THE TASKS:
[1] In the forum post on car diagnostics, how much do the code readers used by mechanics cost?
[2] Repeat the forum post on car diagnostics word for word between "Ford OBD II" and "hot another way.", inclusive.

SOURCE EXTRACT:
There are newer "consumer" code readers on the market which will read more codes than just the engine computer codes. You may need to buy this off the internet to get the latest and greatest. Check around and ask on a Ford specific automotive forum.

The mechanics use code readers that cost $3000.00 and these can read ANY code from any computer in the vehicle. But that is not an option so far as I am concerned.

Here is a search of google.com for the words...
Ford OBD II code reader brakes transmission cart
http://www.google.com/search?hl=en&...es+transmission+cart&btnG=Search&aq=f&oq=&aqi=

So far as the engine goes, there are electronic sensors which give input to the engine computer. Then the engine computer adjusts the fuel, air, and timing so the engine runs just right.

For example there is a sensor which checks the temperature of the coolant circulating in the engine/radiator. When it is cold, it will adjust the engine one way. Warm another way. And hot another way.

If that sensor is faulty and telling the computer the engine is cold when it is hot, the engine will not run right. And the way to check this sensor to see if it is working ok is to use a thermometer to measure the temperature, remove the electrical connector to the sensor, then measure the "resistance" of the sensor with the multimeter set to "ohms".

The factory service manual will give you complete instructions on how to test this.

And that is all there is to it. Just test different things as directed by the instructions. Then you only replace the part which needs replacement.

Some people don't read and will just start replacing parts. This is called "throwing parts at the problem". They spend a fortune doing this, then the problem turns out to be a loose ground wire somewhere and they didn't need to buy any parts!


----------



## gmhammes (Jan 10, 2010)

DATA SECTION:
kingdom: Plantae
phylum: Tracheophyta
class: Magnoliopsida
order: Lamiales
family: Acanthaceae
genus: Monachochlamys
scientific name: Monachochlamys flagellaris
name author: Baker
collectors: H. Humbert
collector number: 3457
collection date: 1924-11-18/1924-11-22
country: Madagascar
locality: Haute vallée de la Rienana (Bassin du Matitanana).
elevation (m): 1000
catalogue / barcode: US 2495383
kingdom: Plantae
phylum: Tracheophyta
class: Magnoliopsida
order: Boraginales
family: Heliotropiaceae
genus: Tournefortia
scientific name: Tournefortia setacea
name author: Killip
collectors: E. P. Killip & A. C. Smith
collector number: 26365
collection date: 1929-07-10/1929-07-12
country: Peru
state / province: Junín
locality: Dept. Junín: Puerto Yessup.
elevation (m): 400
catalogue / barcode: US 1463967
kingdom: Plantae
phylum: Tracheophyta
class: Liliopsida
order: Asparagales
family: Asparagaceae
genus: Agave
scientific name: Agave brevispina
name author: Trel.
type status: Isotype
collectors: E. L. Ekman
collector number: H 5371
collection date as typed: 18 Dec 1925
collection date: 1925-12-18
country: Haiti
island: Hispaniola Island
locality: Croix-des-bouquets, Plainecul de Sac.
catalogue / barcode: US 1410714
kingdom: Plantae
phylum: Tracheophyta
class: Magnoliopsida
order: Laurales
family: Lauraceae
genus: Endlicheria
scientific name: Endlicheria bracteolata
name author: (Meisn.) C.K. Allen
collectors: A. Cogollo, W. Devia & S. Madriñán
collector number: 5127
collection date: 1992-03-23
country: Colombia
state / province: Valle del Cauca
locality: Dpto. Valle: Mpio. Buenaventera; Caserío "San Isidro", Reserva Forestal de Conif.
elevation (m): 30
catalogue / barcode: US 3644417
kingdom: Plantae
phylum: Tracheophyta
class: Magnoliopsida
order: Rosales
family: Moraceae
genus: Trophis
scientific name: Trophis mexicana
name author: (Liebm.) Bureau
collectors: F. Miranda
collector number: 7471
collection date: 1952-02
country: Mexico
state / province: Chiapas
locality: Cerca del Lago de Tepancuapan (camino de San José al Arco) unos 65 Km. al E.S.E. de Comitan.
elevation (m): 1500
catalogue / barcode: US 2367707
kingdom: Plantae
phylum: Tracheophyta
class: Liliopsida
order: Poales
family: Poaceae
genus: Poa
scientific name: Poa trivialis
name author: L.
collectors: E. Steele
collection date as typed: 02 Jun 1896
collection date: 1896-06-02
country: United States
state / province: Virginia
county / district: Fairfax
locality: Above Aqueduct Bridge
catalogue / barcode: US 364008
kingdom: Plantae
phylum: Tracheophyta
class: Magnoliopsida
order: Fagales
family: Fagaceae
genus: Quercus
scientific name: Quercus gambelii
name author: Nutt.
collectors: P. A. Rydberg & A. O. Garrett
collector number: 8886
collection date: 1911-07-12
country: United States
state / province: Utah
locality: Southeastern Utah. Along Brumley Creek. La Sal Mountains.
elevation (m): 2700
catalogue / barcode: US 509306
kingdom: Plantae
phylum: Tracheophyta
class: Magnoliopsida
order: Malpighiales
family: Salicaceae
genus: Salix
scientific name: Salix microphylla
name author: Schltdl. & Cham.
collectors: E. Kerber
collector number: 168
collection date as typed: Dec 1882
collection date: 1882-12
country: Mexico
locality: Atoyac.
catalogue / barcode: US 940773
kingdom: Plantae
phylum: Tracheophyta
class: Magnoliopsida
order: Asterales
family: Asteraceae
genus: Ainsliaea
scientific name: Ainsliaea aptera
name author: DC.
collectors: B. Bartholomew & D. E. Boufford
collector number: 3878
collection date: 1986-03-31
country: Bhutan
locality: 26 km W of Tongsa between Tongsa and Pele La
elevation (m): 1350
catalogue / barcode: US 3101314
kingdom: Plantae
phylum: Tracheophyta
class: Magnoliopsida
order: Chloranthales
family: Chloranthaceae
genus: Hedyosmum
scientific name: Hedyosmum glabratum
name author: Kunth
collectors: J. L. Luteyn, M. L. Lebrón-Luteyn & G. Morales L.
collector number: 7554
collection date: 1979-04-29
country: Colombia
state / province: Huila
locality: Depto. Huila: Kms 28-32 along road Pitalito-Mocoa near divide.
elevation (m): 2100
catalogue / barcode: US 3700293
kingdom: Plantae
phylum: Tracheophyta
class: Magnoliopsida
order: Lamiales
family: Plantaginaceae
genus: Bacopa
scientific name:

CORRECT ANSWERS:
[1] They cost $3000.00.

[2]
Ford OBD II code reader brakes transmission cart
http://www.google.com/search?hl=en&...es+transmission+cart&btnG=Search&aq=f&oq=&aqi=

So far as the engine goes, there are electronic sensors which give input to the engine computer. Then the engine computer adjusts the fuel, air, and timing so the engine runs just right.

For example there is a sensor which checks the temperature of the coolant circulating in the engine/radiator. When it is cold, it will adjust the engine one way. Warm another way. And hot another way.